Detection on a sub-millimetre scale

Items identified as defective or containing foreign material are removed from the production line by mechanical arms, air jets or conveyor belt redirection, for example. Early optical sorters, according to Hamid Abdullayev at the Azerbaijan State University of Economics, used single-point photoelectric sensors that could only detect the presence or absence of light (as a basic light/dark threshold).

“These have now been replaced by high-resolution CMOS sensors in camera arrays, allowing for detailed imaging over a wide area,” he says, adding: “Modern sensors can detect defects on the sub-millimetre scale. This is crucial for premium products where even small defects can affect their marketability.”

This has been aided by the dramatic improvement in LED lighting, providing consistent, controlled illumination across multiple wavelengths (UV, IR, visible). This enhances detection of otherwise hardto- see defects; in some applications hyperspectral/ fluorescence imaging can flag kernels likely to carry mycotoxin contamination, although laboratory testing is needed to confirm levels.

Higher throughput, reduced waste

Collectively, these improvements allow for higher throughput, reduced waste and better quality control, which is essential for commercial operations that sort many tonnes per hour.

“Over the past few years, optical sorting machines have undergone significant advances in speed, accuracy and intelligence, allowing them to handle large volumes with high precision,” Abdullayev adds.

Arla believes the first step to increase efficiency is to create technology standards per equipment category. Image: Arla

“Today’s machines use line or area scan cameras with megapixel resolution and high frame rates (often over 10,000 lines per second). These allow for the detection of finer defects (e.g. insect damage, micro discolouration) even at high belt speeds.”

Sensors are no longer passive; they are integrated with external computing systems that make instant decisions and adapt in real time. Some systems now use self-calibration and machine learning to reduce set-up time and operator intervention. Some of the latest machines combine multiple sensor modalities (e.g. visual + NIR + X-ray) into a single unit. This combination provides a more complete image of the object, increases accuracy and reduces false rejections.

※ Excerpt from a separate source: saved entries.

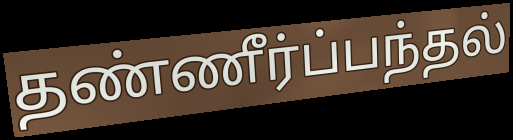
தண்ணீர்ப்பந்தல்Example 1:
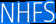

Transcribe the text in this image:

NHFS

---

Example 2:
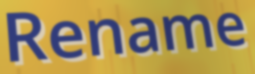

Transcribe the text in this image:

Rename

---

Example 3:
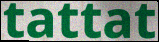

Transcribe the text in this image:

tattat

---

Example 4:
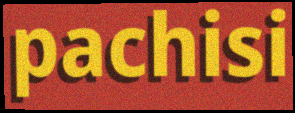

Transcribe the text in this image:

pachisi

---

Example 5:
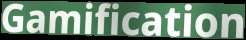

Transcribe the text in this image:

Gamification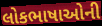
લોકભાષાઓની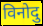
विनोदु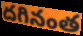
దగినంత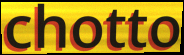
chotto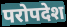
परोपदेश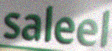
saleel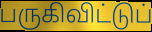
பருகிவிட்டுப்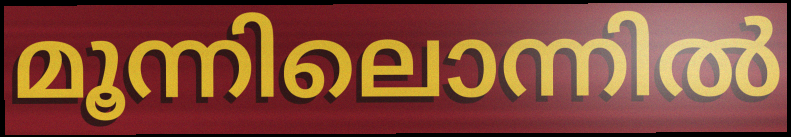
മൂന്നിലൊന്നിൽ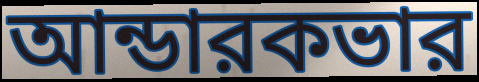
আন্ডারকভার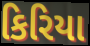
કિરિયાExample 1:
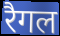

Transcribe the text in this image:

रैगल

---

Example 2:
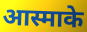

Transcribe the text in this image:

आस्माके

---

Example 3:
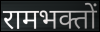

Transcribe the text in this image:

रामभक्तों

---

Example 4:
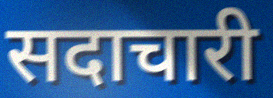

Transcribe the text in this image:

सदाचारी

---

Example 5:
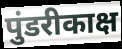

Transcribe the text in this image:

पुंडरीकाक्षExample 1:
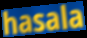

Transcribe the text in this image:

hasala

In short, combined with appropriate filters and lighting, this allows machines to detect elements invisible to the human eye, such as moisture, internal bruising, or fungal contamination. It also allows for improved differentiation between good and defective products based on chemical composition, not just colour or shape. If sensors are both the eyes and brains of modern sorters, then their increased accuracy, speed and intelligence are directly responsible for improving both the efficiency and quality of food sorting processes, according to Abdullayev.

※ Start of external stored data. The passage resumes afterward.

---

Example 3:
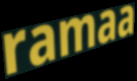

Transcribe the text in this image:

ramaa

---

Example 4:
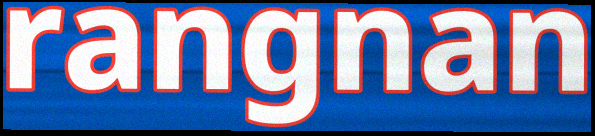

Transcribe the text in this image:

rangnan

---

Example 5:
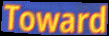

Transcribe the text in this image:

Toward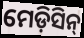
ମେଡ଼ିସିନ୍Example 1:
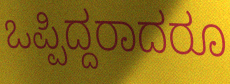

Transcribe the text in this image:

ಒಪ್ಪಿದ್ದರಾದರೂ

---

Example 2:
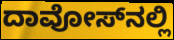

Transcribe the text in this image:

ದಾವೋಸ್‌ನಲ್ಲಿ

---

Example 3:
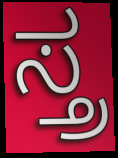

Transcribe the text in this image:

ಸ್ತ್ರ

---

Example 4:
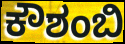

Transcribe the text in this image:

ಕೌಶಂಬಿ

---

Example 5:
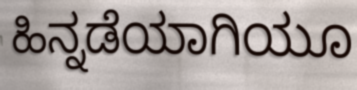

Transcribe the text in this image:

ಹಿನ್ನಡೆಯಾಗಿಯೂ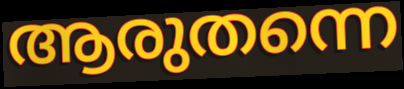
ആരുതന്നെ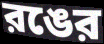
রঙের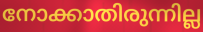
നോക്കാതിരുന്നില്ല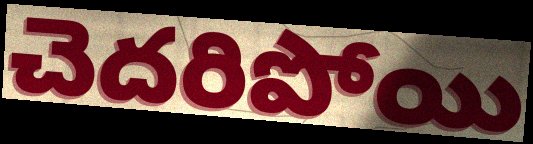
చెదరిపోయి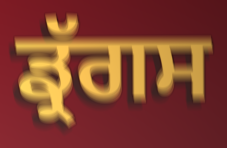
ਡ੍ਰੱਗਸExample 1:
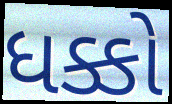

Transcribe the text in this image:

ધક્કો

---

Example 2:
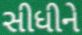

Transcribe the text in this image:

સીધીને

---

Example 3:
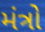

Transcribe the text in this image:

મંત્રો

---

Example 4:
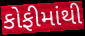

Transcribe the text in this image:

Modern sorters are increasingly deploying AI models (particularly convolutional neural networks) to learn from large datasets and classify products more effectively. This helps reduce false positives/negatives and increases the ability to adapt to new product types or defect profiles.

Clearly, for consumers, the risk of contamination diminishes as do the chances of contracting a foodborne illness. For the manufacturer, meanwhile, efficiency is improved because sorting is conducted at a much faster pace than would ordinarily be the case if done manually.

For consumers and producers, both will likely benefit in the long term.